### Page text
——

The Caribbean in the EU-CELAC Partnership

This publication is the result of a specific study commissioned by the EU-LAC Foundation with the aim to analyse the question of how the participation of the Caribbean in CELAC could be strengthened in order to boost CELAC and the Bi-regional Strategic Partnership?

As the Caribbean relates to the EU in the African, Caribbean and Pacific (ACP) group, the study also examines the ACP-EU relationship vis-à-vis the Caribbean’s engagement in CELAC and the Bi-regional Strategic Partnership.

The authors of the study, affiliated with the University of the West Indies (UWI), adopt the view that the Caribbean’s participation in CELAC could be enhanced and sustained on the basis of the challenges that it shares with Latin America, and they propose the following areas for collaboration: poverty and inequality, crime and security, food security, non-communicable diseases, financial vulnerability and governance and transparency.

In light of the impending expiration of the Cotonou Partnership Agreement in 2020, and the importance the EU places on regional configurations – including those outside the ACP framework – which are in the same region, the authors find that CELAC could play a relevant role in the post-Cotonou framework.

Second, the study identifies, as a basis for exploring how they could be overcome, the hindrances to the Caribbean’s participation in CELAC, key among them being resource constraints to attend and engage meaningfully in CELAC meetings which add to an already overburdened meeting schedule, arising out of the existing “spaghetti bowl” of regional integration efforts in which the Caribbean participates.

——

### Source information
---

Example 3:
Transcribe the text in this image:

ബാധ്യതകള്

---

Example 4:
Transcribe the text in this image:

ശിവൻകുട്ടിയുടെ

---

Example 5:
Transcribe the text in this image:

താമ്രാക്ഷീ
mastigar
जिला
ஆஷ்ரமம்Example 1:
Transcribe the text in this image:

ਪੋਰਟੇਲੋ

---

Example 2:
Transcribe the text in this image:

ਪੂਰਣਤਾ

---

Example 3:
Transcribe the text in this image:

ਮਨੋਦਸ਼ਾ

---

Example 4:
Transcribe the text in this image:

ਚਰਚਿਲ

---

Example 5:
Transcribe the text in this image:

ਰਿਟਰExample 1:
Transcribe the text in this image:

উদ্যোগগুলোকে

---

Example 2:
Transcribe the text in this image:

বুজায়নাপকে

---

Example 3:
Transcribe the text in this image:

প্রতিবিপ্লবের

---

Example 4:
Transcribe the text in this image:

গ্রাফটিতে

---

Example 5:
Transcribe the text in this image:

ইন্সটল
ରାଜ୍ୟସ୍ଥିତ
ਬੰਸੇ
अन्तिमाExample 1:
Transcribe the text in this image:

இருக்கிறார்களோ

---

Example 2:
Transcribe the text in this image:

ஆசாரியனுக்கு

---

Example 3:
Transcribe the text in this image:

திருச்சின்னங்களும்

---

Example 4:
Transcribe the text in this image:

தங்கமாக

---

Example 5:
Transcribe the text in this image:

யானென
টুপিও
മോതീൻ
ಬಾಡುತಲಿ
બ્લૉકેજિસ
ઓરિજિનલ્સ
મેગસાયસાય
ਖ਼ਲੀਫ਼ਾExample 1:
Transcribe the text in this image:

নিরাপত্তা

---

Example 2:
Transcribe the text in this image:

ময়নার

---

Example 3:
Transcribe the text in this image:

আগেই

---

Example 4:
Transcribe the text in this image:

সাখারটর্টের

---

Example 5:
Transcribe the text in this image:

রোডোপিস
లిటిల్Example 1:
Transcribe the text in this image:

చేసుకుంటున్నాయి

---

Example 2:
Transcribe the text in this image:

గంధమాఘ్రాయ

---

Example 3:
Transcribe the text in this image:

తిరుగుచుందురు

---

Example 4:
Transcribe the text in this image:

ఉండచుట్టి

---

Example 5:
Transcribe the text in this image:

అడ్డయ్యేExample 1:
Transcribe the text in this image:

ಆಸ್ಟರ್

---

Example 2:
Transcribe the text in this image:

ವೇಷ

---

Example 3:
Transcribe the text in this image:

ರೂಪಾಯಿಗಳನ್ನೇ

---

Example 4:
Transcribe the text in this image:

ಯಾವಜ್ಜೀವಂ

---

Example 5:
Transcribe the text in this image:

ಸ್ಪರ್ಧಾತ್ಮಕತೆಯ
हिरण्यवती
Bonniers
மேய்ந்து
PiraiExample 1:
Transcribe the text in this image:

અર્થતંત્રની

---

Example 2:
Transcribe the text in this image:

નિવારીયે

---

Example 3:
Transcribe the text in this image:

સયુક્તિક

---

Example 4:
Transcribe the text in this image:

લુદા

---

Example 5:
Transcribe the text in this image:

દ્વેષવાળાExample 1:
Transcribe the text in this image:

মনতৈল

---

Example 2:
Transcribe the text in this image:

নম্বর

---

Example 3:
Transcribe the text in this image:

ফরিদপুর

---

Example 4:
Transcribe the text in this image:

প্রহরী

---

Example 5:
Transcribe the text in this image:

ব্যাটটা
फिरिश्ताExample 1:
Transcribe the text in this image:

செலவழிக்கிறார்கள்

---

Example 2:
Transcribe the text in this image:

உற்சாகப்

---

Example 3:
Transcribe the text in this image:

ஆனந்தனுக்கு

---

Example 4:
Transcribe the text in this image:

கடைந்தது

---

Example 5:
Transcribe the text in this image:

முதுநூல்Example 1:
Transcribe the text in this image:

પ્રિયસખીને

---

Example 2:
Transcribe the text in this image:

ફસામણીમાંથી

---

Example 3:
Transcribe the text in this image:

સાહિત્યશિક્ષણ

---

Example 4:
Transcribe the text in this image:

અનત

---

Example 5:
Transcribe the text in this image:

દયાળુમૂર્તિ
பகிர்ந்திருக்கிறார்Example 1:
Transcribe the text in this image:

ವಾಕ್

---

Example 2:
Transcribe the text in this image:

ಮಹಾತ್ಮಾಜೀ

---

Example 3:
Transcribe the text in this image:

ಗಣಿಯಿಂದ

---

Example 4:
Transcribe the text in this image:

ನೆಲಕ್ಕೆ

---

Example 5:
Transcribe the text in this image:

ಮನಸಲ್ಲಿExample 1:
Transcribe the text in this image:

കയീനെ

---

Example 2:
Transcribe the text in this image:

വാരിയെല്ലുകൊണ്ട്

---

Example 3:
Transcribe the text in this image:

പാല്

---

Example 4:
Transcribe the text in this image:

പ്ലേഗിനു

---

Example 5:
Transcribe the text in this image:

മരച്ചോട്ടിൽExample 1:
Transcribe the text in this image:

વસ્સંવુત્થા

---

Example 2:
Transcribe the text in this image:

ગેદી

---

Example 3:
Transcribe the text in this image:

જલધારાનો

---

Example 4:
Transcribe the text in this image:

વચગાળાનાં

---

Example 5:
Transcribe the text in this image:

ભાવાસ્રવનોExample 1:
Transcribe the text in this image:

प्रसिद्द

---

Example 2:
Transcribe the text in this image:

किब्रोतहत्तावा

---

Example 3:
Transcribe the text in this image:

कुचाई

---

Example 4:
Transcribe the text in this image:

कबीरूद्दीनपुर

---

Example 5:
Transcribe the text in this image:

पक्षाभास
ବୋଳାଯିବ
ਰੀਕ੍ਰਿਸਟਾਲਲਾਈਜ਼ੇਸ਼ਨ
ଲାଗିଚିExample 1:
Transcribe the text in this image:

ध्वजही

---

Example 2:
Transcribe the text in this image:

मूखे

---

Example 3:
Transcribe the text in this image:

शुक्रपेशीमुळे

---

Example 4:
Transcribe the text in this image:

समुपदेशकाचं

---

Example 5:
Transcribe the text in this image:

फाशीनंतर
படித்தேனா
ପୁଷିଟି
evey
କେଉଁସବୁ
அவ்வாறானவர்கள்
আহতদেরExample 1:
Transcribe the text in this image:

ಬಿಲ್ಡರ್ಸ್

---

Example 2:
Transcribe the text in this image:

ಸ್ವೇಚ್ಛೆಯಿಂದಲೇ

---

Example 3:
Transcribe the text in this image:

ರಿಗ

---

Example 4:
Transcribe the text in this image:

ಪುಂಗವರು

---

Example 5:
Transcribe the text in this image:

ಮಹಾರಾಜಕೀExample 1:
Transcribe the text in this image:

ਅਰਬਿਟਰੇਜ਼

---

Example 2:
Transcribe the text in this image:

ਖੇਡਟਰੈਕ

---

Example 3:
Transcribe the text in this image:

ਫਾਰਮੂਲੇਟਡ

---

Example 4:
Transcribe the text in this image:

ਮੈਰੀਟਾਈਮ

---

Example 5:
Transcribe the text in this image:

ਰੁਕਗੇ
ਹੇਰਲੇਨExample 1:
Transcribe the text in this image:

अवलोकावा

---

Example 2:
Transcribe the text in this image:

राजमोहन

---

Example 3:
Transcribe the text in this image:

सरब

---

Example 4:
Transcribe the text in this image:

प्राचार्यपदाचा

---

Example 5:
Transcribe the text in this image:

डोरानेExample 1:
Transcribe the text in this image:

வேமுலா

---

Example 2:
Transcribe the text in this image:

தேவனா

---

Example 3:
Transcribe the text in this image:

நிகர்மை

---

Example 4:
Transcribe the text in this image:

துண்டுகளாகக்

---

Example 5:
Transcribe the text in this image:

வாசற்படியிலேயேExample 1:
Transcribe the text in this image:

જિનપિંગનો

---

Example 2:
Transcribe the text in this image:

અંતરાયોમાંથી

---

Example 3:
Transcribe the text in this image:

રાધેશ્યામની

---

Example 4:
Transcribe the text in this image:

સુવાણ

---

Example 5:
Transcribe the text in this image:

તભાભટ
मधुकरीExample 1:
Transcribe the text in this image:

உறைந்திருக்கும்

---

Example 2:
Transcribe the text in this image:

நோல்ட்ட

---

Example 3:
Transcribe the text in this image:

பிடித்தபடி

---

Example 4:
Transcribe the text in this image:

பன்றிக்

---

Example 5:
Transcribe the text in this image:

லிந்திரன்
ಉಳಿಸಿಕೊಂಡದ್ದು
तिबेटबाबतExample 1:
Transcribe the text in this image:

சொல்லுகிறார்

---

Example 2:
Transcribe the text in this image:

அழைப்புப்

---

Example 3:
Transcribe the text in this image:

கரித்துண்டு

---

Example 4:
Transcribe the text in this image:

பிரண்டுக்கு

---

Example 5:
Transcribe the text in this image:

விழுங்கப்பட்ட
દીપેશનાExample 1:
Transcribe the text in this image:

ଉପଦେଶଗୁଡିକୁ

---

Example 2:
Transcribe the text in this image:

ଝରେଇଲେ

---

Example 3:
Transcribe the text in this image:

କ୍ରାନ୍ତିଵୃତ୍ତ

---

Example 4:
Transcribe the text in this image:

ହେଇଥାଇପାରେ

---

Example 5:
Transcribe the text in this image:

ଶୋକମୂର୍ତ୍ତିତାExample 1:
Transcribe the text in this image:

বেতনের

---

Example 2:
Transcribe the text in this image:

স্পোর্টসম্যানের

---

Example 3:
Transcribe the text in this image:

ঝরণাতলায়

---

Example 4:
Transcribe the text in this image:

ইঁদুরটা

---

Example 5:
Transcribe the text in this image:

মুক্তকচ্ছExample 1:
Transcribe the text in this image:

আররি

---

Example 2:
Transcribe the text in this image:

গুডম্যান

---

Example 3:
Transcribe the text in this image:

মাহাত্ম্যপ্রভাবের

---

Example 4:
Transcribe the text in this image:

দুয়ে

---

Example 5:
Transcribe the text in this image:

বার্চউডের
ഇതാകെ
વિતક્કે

——

### Try it
Repeat the text on the Caribbean in the EU-CELAC Partnership from "The authors of" up to and including "governance and transparency.", substituting "energy security" for "food security".

### Finished task
The authors of the study, affiliated with the University of the West Indies (UWI), adopt the view that the Caribbean’s participation in CELAC could be enhanced and sustained on the basis of the challenges that it shares with Latin America, and they propose the following areas for collaboration: poverty and inequality, crime and security, energy security, non-communicable diseases, financial vulnerability and governance and transparency.